My next pregnancy, four years later, was not as pleasant. Major understatement. This, too, is not typical.  Normally, the second pregnancy is easier. But who said I was normal? If you saw the film ”Auntie Mame” and remember the hilarious Agnes Gooch’s pregnancy (and if you haven’t seen it, rent it), you would know what I looked like. I felt as though a giant watermelon had been glued onto my abdomen. When I sat down, getting up was a major obstacle.  I was beached.  It was beyond uncomfortable. I remember being in a supermarket obviously “in that way” when an elderly lady kindly smiled at me and said: “I see you’re going to have a boy.” She was bang on right. The old wives tale maintains that if one carries round, it will be a girl; if you carry all up front, it will be a boy.  I followed that old wives tale to a tee.

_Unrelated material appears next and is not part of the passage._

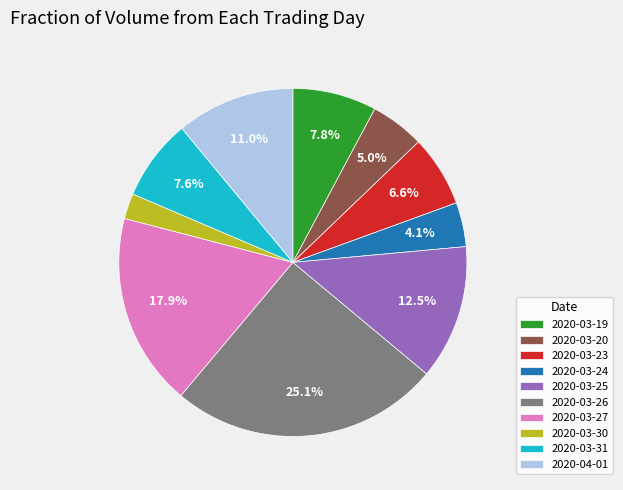

Is there any slice that represents more than half of the pie?

No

It was not an easy pregnancy. At the beginning of my eighth month, I couldn’t digest food. After I ate. I immediately ran to the bathroom and up-chugged everything. If this scene had been painted, it could have been entitled “Whale on Knees at Toilet Bowl.” I, personally, never would have hung it on a wall.  My Ob-Gyn was not pleased with this peculiarity, didn’t know why it was happening and quickly hospitalized me. The answer came from an obstetric specialist who discovered that this fetus was sitting so high in the uterus, it was compressing my stomach impeding digestion. Thus I spent the last two months of the pregnancy on baby food. When I visited friends for a dinner party, I watched everyone enjoying gourmet meals while I was served Gerber’s or Beach Nut baby food. Definitely not gourmet. 

Well, this pregnancy finally did come to an end though it didn’t seem possible. I gained eighteen pounds with him and the day after he was born, lost all eighteen. When I asked my doctor why, she gave me the same answer as the first time.  “No idea.”

This seven pound two ounce baby boy came into the world starving. He was apparently a very hungry fetus, eating all my food so my ribs stuck out sort of like a live skeleton. He became the joke in the nursery because the nurses couldn’t fill him up. He, like my daughter, gained weight in the hospital. When I brought him home, he drank two eight ounce bottles of milk at each feeding (that’s sixteen ounces!) and although I didn’t believe in propping bottles, my arms gave out after the first eight so the second was propped.

His growth rate was staggering. By the time he reached one year, he had grown eleven inches to thirty-two and weighed thirty pounds. Everyone thought he was the cutest though not too advanced child since he looked like a two year old but he couldn’t do very much including the ability to speak and walk. 

Over the past couple of decades doctors have not urged women to watch their pregnancy weight so they gain thirty, forty or more pounds, feel like an elephant and then have to struggle to lose all those extra pounds with diets and serious workouts. I don’t think these doctors’ advice is wonderful. I, frankly, don’t know why my unique diet worked and I lost more or the same number of pounds, but worked it did even though people find it hard to believe. It’s all true, I promise.